_What you will do_: Print the whole listing below exactly as given, pictures excluded.
= = = = = = =
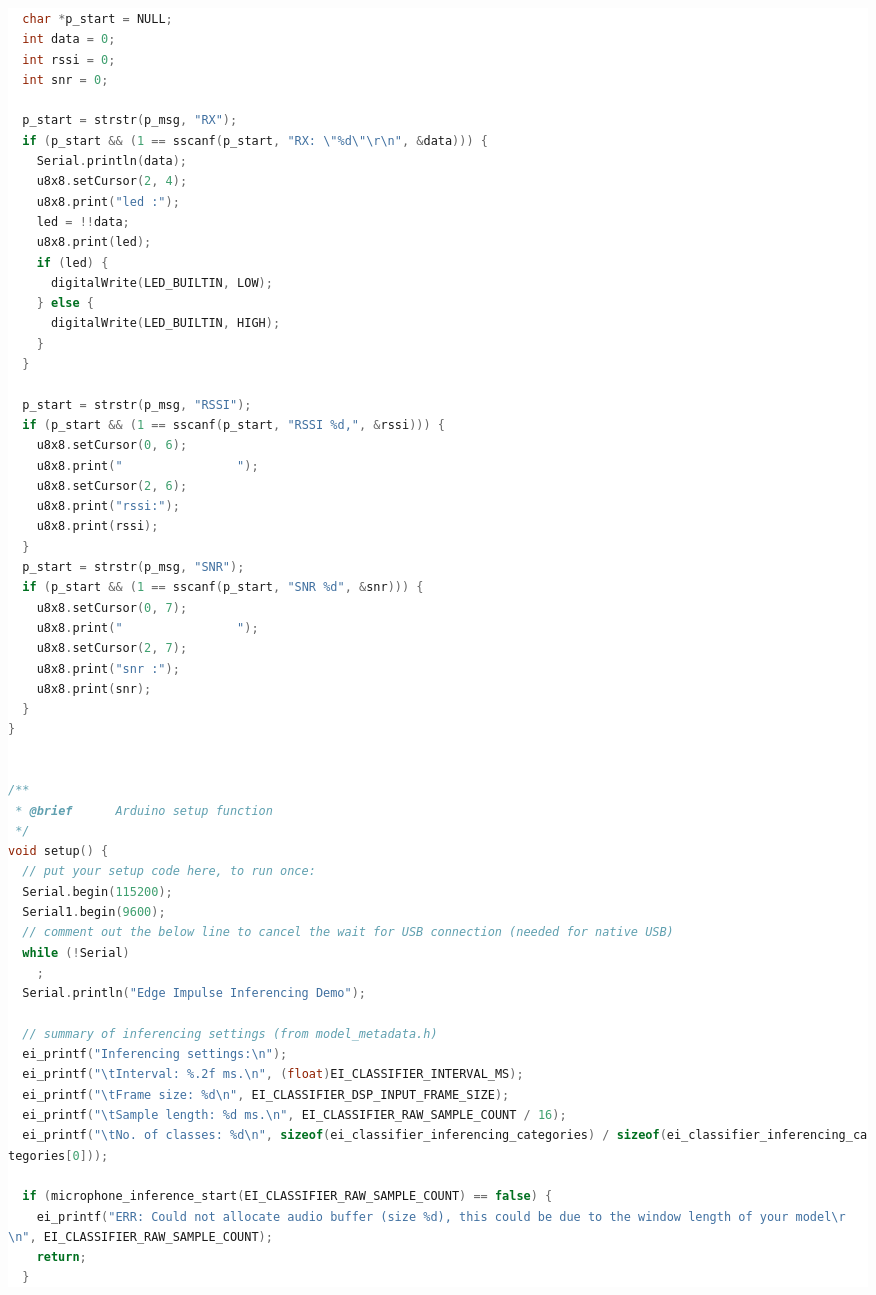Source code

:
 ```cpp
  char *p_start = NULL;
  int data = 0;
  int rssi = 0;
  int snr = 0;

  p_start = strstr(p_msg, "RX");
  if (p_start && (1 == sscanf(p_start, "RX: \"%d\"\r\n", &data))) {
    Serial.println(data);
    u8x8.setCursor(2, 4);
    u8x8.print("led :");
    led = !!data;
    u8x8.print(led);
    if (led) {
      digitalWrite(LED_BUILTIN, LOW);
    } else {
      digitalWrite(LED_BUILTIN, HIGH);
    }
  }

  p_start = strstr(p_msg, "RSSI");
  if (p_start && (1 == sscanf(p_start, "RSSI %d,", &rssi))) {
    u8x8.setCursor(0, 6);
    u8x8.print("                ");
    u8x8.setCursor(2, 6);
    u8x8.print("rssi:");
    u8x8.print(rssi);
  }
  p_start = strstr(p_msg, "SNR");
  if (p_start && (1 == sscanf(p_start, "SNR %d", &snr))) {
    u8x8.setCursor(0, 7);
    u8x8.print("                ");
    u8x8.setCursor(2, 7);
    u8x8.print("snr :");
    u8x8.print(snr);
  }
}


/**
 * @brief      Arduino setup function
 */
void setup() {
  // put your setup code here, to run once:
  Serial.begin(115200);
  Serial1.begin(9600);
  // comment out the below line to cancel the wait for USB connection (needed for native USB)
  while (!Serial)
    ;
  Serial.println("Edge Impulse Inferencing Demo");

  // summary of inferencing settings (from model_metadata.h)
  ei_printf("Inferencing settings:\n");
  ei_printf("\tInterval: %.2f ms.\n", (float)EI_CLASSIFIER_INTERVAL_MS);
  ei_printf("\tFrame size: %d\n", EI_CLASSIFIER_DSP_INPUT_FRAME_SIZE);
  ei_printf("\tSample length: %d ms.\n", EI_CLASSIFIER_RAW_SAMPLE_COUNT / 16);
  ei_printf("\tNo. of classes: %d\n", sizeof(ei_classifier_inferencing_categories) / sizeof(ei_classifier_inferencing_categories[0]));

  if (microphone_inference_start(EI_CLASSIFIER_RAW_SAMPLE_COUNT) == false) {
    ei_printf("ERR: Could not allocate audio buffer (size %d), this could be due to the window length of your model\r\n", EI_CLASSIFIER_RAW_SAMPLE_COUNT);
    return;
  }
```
= = = = = = =
_Solution to this problem_:
Source code

:
 ```cpp
  char *p_start = NULL;
  int data = 0;
  int rssi = 0;
  int snr = 0;

  p_start = strstr(p_msg, "RX");
  if (p_start && (1 == sscanf(p_start, "RX: \"%d\"\r\n", &data))) {
    Serial.println(data);
    u8x8.setCursor(2, 4);
    u8x8.print("led :");
    led = !!data;
    u8x8.print(led);
    if (led) {
      digitalWrite(LED_BUILTIN, LOW);
    } else {
      digitalWrite(LED_BUILTIN, HIGH);
    }
  }

  p_start = strstr(p_msg, "RSSI");
  if (p_start && (1 == sscanf(p_start, "RSSI %d,", &rssi))) {
    u8x8.setCursor(0, 6);
    u8x8.print("                ");
    u8x8.setCursor(2, 6);
    u8x8.print("rssi:");
    u8x8.print(rssi);
  }
  p_start = strstr(p_msg, "SNR");
  if (p_start && (1 == sscanf(p_start, "SNR %d", &snr))) {
    u8x8.setCursor(0, 7);
    u8x8.print("                ");
    u8x8.setCursor(2, 7);
    u8x8.print("snr :");
    u8x8.print(snr);
  }
}


/**
 * @brief      Arduino setup function
 */
void setup() {
  // put your setup code here, to run once:
  Serial.begin(115200);
  Serial1.begin(9600);
  // comment out the below line to cancel the wait for USB connection (needed for native USB)
  while (!Serial)
    ;
  Serial.println("Edge Impulse Inferencing Demo");

  // summary of inferencing settings (from model_metadata.h)
  ei_printf("Inferencing settings:\n");
  ei_printf("\tInterval: %.2f ms.\n", (float)EI_CLASSIFIER_INTERVAL_MS);
  ei_printf("\tFrame size: %d\n", EI_CLASSIFIER_DSP_INPUT_FRAME_SIZE);
  ei_printf("\tSample length: %d ms.\n", EI_CLASSIFIER_RAW_SAMPLE_COUNT / 16);
  ei_printf("\tNo. of classes: %d\n", sizeof(ei_classifier_inferencing_categories) / sizeof(ei_classifier_inferencing_categories[0]));

  if (microphone_inference_start(EI_CLASSIFIER_RAW_SAMPLE_COUNT) == false) {
    ei_printf("ERR: Could not allocate audio buffer (size %d), this could be due to the window length of your model\r\n", EI_CLASSIFIER_RAW_SAMPLE_COUNT);
    return;
  }
```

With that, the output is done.